Tadej Pogacar proudly dons the yellow jersey on the podium after winning the 20th stage of the 107th edition of the Tour de France.

(CNN)Tadej Pogacar is poised to become the first Slovenian to win the Tour de France after upsetting his compatriot and hot favorite Primoz Roglic in the decisive time trial on the penultimate stage of cycling's most famous race.

Few gave the 21-year-old Pogacar hope of clawing back the 57-second lead Jumbo-Visma's Roglic held going into Saturday's 22.5 miles test, but he produced one the finest performances in the history of the Tour to win the stage and take the yellow jersey.
His victory on La Planche des Belles Filles was his third of the Tour and gives him not only the coveted yellow but also the King of the Mountains polka dots and the best young riders' white jerseys.
      Team UAE Emirates rider Tadej Pogacar stormed up the final climb to La Planche des Belles Filles to win the 20th stage and take the lead in the Tour de France.
      As Roglic faltered on the time trial's decisive climb, the UAE Team Emirates rider crossed the line in 55 minutes and 55 seconds, with a one minute and 21 second advantage over Roglic's teammate Tom Dumoulin and Australia's Richie Porte, who has moved into third place overall after his fine time trial performance.
        Roglic, who has been in control of the race with his all-powerful team in support, cracked in the closing miles and now trails Pogacar by nearly a minute with only the final processional stage in Paris to come, where tradition dictates no attempts are made to overhaul the yellow jersey holder.
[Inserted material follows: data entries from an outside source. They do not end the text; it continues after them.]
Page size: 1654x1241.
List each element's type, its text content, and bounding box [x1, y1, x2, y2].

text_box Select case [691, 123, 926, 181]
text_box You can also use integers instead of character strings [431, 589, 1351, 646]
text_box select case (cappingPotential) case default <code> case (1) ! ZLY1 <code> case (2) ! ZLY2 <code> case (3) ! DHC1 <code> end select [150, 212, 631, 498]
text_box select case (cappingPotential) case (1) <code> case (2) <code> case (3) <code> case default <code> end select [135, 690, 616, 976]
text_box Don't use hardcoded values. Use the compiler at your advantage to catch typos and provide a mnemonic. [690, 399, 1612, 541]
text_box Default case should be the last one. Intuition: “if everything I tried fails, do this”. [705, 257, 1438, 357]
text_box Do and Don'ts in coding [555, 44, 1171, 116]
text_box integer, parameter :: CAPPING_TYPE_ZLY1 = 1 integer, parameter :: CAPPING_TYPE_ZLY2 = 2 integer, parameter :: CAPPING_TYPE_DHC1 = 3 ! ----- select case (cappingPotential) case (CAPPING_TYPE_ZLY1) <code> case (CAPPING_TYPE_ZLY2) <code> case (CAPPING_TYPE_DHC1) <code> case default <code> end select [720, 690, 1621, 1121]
        'Unbelievable' performance

          Pogacar, who is racing the Tour de France for the first time, was stunned by his "unbelievable" performance and paid tribute to his team for its preparations for the decisive stage.
          "I'm really proud of the team, they did such a big effort all the way to get the yellow jersey on the final day, it was just a dream," he told Eurosport.
          "We did the recon - I knew every corner, every pothole on the road, where to accelerate. It was a road you need to know and that's all thanks to my team.
          "My dream was always just to be in the Tour de France, and now I'm here and I've just won before tomorrow the last stage, it's unbelievable."
          Slovenia's Primoz Roglic was left stunned after losing the yellow jersey on the penultimate stage to his compatriot Tadej Pogacar.
          By contrast, the more experienced Roglic, 30, who won last year's Tour of Spain, felt the pressure of leadership and after a poor change from his time trial bike to conventional road bike for the climb continued to lose chunks of time to Pogacar.
          "Chapeau to Tadej, he obviously deserved it," Roglic said. "I just obviously didn't push enough. I was more and more without the power that obviously I needed. I was just giving everything to the end."
          The dramatic turnaround had echoes of the 1989 Tour de France when America's Greg Lemond overhauled home favorite Laurent Fignon on the final stage time trial in another massive upset.
            Roglic had led the race since taking yellow on the ninth stage, but must now settle for second place, while for 35-year-old Porte it will be his first time on the Tour podium after overhauling Miguel Angel Lopez for the final spot.
            Sunday's finish on the Champs-Elysees is traditionally contested by sprinters from each team, with Ireland's Sam Bennett holding a big lead in the battle for the green points jersey over seven-time winner Peter Sagan of Slovakia.